## Try it
Give back the entries in full, exactly as they are written.

─── Available data ───

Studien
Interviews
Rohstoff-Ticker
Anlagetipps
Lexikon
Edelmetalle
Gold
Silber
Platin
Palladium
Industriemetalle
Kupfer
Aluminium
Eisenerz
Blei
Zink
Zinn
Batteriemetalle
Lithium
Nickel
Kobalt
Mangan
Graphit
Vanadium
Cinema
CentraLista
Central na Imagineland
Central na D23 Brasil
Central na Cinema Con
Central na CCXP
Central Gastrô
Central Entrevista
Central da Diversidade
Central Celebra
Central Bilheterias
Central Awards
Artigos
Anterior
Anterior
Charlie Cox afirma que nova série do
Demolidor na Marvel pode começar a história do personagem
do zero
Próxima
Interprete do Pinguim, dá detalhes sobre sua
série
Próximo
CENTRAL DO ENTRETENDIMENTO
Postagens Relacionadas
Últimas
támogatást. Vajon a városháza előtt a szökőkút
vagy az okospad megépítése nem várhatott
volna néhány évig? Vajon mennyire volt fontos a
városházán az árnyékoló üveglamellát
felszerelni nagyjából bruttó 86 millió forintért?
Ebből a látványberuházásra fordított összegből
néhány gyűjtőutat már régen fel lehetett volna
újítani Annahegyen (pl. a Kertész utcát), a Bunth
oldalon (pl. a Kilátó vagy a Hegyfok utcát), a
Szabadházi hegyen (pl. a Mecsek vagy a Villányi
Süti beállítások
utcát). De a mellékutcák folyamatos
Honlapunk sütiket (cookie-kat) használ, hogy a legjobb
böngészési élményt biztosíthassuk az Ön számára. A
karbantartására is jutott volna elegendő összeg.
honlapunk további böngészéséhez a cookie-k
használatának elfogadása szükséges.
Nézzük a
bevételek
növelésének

───

## Exercise result
Studien
Interviews
Rohstoff-Ticker
Anlagetipps
Lexikon
Edelmetalle
Gold
Silber
Platin
Palladium
Industriemetalle
Kupfer
Aluminium
Eisenerz
Blei
Zink
Zinn
Batteriemetalle
Lithium
Nickel
Kobalt
Mangan
Graphit
Vanadium
Cinema
CentraLista
Central na Imagineland
Central na D23 Brasil
Central na Cinema Con
Central na CCXP
Central Gastrô
Central Entrevista
Central da Diversidade
Central Celebra
Central Bilheterias
Central Awards
Artigos
Anterior
Anterior
Charlie Cox afirma que nova série do
Demolidor na Marvel pode começar a história do personagem
do zero
Próxima
Interprete do Pinguim, dá detalhes sobre sua
série
Próximo
CENTRAL DO ENTRETENDIMENTO
Postagens Relacionadas
Últimas
támogatást. Vajon a városháza előtt a szökőkút
vagy az okospad megépítése nem várhatott
volna néhány évig? Vajon mennyire volt fontos a
városházán az árnyékoló üveglamellát
felszerelni nagyjából bruttó 86 millió forintért?
Ebből a látványberuházásra fordított összegből
néhány gyűjtőutat már régen fel lehetett volna
újítani Annahegyen (pl. a Kertész utcát), a Bunth
oldalon (pl. a Kilátó vagy a Hegyfok utcát), a
Szabadházi hegyen (pl. a Mecsek vagy a Villányi
Süti beállítások
utcát). De a mellékutcák folyamatos
Honlapunk sütiket (cookie-kat) használ, hogy a legjobb
böngészési élményt biztosíthassuk az Ön számára. A
karbantartására is jutott volna elegendő összeg.
honlapunk további böngészéséhez a cookie-k
használatának elfogadása szükséges.
Nézzük a
bevételek
növelésének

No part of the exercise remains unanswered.